Una collaborazione, quindi, che si colloca in un contesto adeguato, in vista anche della nuova fase di Programmazione europea 2014-2010. Base di partenza del lavoro congiunto, fanno sapere le due associazioni, sarà  il “Memorandum” 2015: Agricoltura biologica 2.0, una sorta di piattaforma  politica e professionale, che stila un elenco di azioni da mettere in pratica per affermare definitivamente l’agricoltura biologica nel nostro Paese. Tra queste:

  • l’approvazione di un nuovo “Piano d’azione nazionale per l’agricoltura biologica”
  • l’assegnazione di adeguate risorse nei “Piani regionali di sviluppo rurale”
  • la riforma del sistema di certificazione
  • il potenziamento del piano nazionale sementifero
  • la nascita di nuovi bio-distretti italiani
  • la difesa del suolo e dell’agricoltura dalla cementificazione
  • la semplificazione amministrativa e l’unificazione dei controlli amministrativi
  • l’estensione della banda larga in tutte le aree rurali.

Tra gli obiettivi di Adiconsum e Anabio c’è anche il Forum dell’Agricoltura biologica, i cui risultati saranno presentati in occasione del Sana (Salone internazionale del biologico e del naturale) che si terrà dal 12 al 14 settembre a Bologna.

“Siamo convinti che l’agricoltura biologica in virtù della sua vocazione di salvaguardia del territorio, del suolo, della biodiversità – dichiara Pietro Giordano, presidente nazionale di Adiconsum – possa fungere da volano all’affermazione di un nuovo modello economico, capace di coniugare sviluppo e crescita, declinandoli secondo i principi della sostenibilità economica, sociale ed ambientale”. 

“L’agricoltura biologica rappresenta un settore avanzato e trainante di una sana economia  primaria – afferma Federico Marchini, presidente di Anabio – . Un’economia che rivendica il suo ruolo fondamentale di equilibrio  nella gestione delle risorse della terra per la terra e per i suoi abitanti. L’agricoltura biologica è un modo di essere, di pensare, di operare, di crescere, di una società sostenibile e condivisibile. Da anni Anabio si batte per donne e uomini della terra che vogliono essere riconosciuti per il loro primario ruolo di attori dello sviluppo”.

Proprio su questo tema, ci sono novità anche dall’Europa.
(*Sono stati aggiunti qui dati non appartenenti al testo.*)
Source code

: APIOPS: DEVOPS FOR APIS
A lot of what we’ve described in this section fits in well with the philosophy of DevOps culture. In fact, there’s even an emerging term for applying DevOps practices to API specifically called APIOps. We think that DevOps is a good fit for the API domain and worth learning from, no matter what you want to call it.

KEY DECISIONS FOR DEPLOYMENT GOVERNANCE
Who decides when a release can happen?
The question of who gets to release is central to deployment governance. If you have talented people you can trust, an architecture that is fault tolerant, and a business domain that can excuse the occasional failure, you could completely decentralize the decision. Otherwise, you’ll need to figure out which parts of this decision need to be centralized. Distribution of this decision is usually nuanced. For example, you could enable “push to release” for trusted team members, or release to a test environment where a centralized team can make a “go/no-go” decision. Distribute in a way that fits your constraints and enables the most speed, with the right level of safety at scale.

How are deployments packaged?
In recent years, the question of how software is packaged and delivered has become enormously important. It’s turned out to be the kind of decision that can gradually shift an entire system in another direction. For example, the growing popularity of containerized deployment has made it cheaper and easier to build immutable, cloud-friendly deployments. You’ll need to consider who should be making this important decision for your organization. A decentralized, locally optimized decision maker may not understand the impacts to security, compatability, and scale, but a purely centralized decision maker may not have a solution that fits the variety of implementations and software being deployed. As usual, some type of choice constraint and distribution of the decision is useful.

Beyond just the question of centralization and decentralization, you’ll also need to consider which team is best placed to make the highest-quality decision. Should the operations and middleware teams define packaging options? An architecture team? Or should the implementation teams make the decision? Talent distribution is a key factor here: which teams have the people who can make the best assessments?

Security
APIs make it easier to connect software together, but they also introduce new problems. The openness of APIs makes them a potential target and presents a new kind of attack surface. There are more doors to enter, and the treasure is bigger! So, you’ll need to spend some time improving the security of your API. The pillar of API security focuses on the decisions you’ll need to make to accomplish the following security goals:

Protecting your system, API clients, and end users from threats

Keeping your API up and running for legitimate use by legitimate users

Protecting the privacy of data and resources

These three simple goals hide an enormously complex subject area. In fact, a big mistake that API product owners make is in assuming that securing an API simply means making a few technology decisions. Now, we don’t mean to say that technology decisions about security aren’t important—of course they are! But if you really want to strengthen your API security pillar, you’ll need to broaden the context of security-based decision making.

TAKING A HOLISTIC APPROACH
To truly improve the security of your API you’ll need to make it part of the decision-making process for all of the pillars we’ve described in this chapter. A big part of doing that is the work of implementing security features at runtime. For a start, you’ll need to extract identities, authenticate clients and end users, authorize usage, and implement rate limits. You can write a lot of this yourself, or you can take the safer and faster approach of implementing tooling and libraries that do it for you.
Nei giorni scorsi si è tenuto a Bruxelles il Consiglio europeo dei Ministri dell’agricoltura, a cui ha partecipato il vice ministro Andrea Olivero. Nel corso dei lavori è stata discussa la proposta di compromesso, presentata dalla Presidenza Lettone, al fine di pervenire ad un accordo in Consiglio sulla proposta di regolamento per la produzione biologica. E’ obiettivo della delegazione italiana trovare un accordo su un nuovo testo – si legge in un comunicato del Mipaaf – che tenga conto delle richieste sui limiti delle sostanze non autorizzate e sull’effettuazione dei controlli, nel corso del prossimo Consiglio dei Ministri, previsto per il mese di giugno. “Abbiamo sottolineato l’importanza di migliorare il quadro normativo esistente nell’interesse dei produttori – ha commentato il vice ministro Olivero – assicurando, nel contempo, maggiore trasparenza e fiducia ai consumatori, in linea con le nostre priorità”.